==== TEXT

5.2 ToRNS and Initialize

If \(\left\{ \overline{ \left\langle x \right\rangle _p} \right\} _{BB'}\) is given, Initialize for conventional RNS M-red is carried out as follows: First, a product

$$\begin{aligned} \left\{ \overline{ \left\langle x \right\rangle _p } \right\} _{BB'} \otimes \left\{ \left\langle M^2 \right\rangle _p \right\} _{BB'} \end{aligned}$$

(10)

is computed, then the product is input to RNS M-red to obtain \(\left\{ \overline{ \left\langle xM \right\rangle _p } \right\} _{BB'}\). A similar Initialize process can be defined for Q-RNS and applied to the result of ToRNS, which denotes the transformation from binary to RNS representation. To describe the concrete procedure, we assume the input is represented in binary as \(\overline{ \left\langle x \right\rangle _p } = \sum _{j=0}^{n-1} x_j 2^{jw}\) with \(x_j \in [0, 2^w-1]\).

For sQ-RNS:

$$\begin{aligned}&X_0&\leftarrow x_{n-1} \\&X_j&\leftarrow \left\langle X_{j-1}2^w + x_{n-1-j} \right\rangle _{m_i} \;(j=1, \dots , n-1). \end{aligned}$$

This procedure outputs \(X_{n-1} = \left\langle \overline{ \left\langle x \right\rangle _p} \right\rangle _{m_i}\). The second step can be implemented with a single-word modular reduction. This matches the special modulus for fast reduction. By running this procedure with all moduli, we obtain \(\left\{ \overline{ \left\langle x \right\rangle _p } \right\} _{BB'}\).

To initialize this variable, we first multiply it by a constant.

$$\begin{aligned} \left\{ \overline{ \left\langle x \right\rangle _p} \right\} _{BB'} \otimes \left\{ K^2 \left\langle M^2 \right\rangle _p \right\} _{BB'} \end{aligned}$$

(11)

========
==== THE DATA

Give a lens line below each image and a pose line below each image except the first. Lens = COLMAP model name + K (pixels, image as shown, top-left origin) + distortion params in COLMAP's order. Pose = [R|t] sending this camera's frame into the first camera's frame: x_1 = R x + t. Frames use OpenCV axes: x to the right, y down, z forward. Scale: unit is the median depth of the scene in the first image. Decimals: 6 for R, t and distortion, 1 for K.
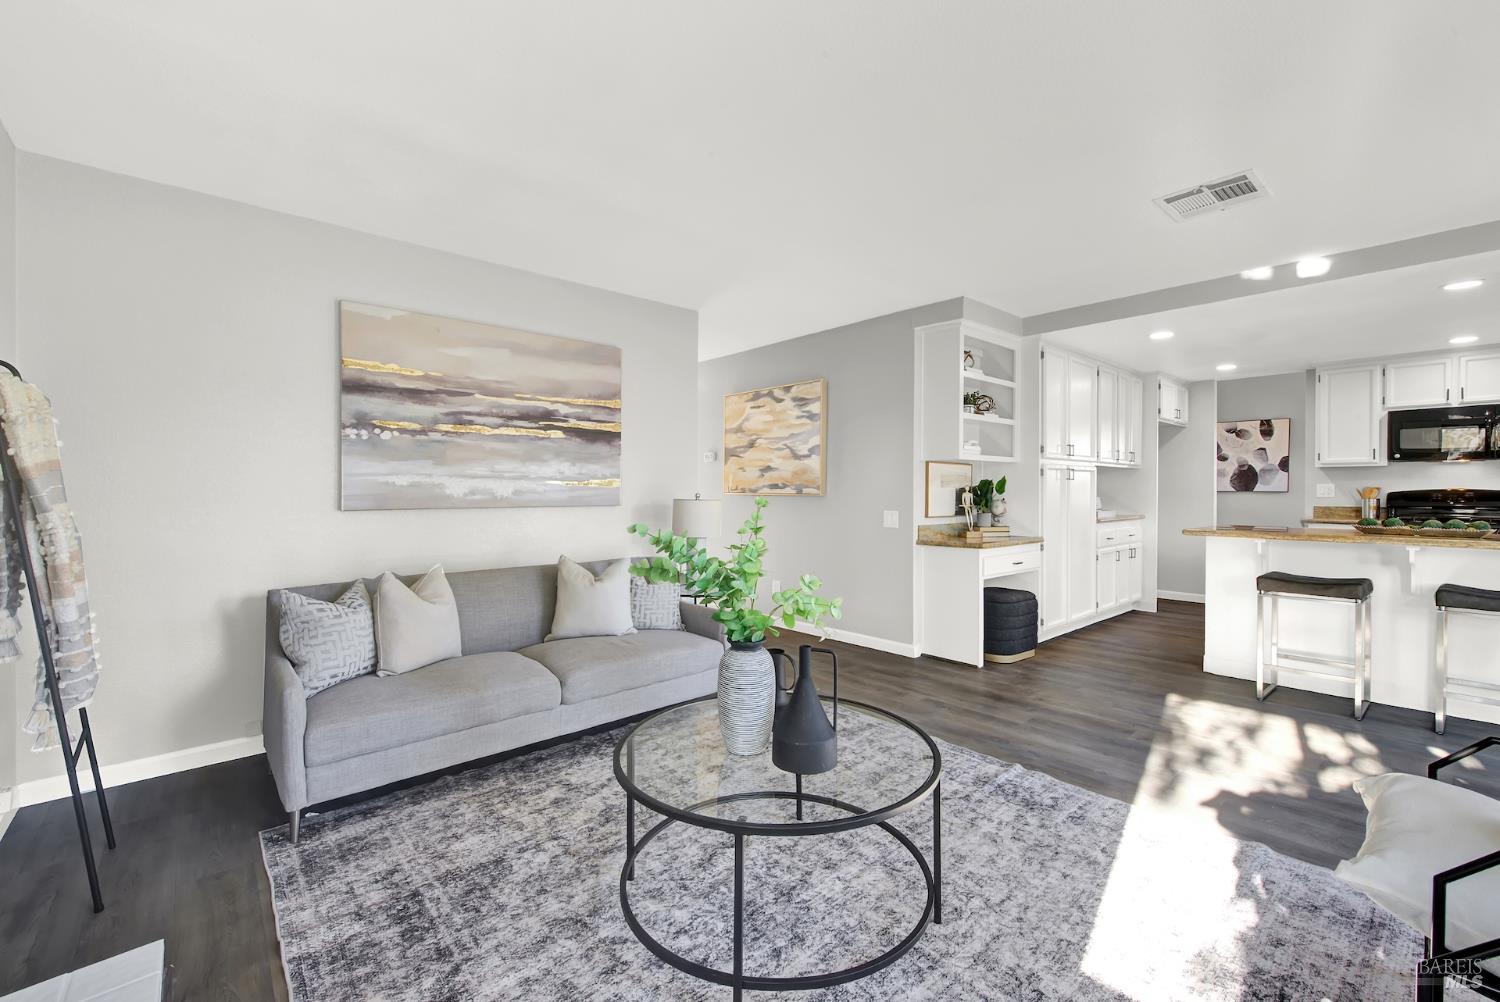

========

_PROBLEM 1_
Translate this sentence from the text on ToRNS and Initialize into Spanish: "The second step can be implemented with a single-word modular reduction."
_PROBLEM 2_
In the text on ToRNS and Initialize, transcribe the passage starting at "5.2 ToRNS and" and ending at "with \(x_j \in [0, 2^w-1]\).".

_PROBLEM SOLUTION 1_
El segundo paso puede implementarse con una reducción modular de una sola palabra.

_PROBLEM SOLUTION 2_
5.2 ToRNS and Initialize

If \(\left\{ \overline{ \left\langle x \right\rangle _p} \right\} _{BB'}\) is given, Initialize for conventional RNS M-red is carried out as follows: First, a product

$$\begin{aligned} \left\{ \overline{ \left\langle x \right\rangle _p } \right\} _{BB'} \otimes \left\{ \left\langle M^2 \right\rangle _p \right\} _{BB'} \end{aligned}$$

(10)

is computed, then the product is input to RNS M-red to obtain \(\left\{ \overline{ \left\langle xM \right\rangle _p } \right\} _{BB'}\). A similar Initialize process can be defined for Q-RNS and applied to the result of ToRNS, which denotes the transformation from binary to RNS representation. To describe the concrete procedure, we assume the input is represented in binary as \(\overline{ \left\langle x \right\rangle _p } = \sum _{j=0}^{n-1} x_j 2^{jw}\) with \(x_j \in [0, 2^w-1]\).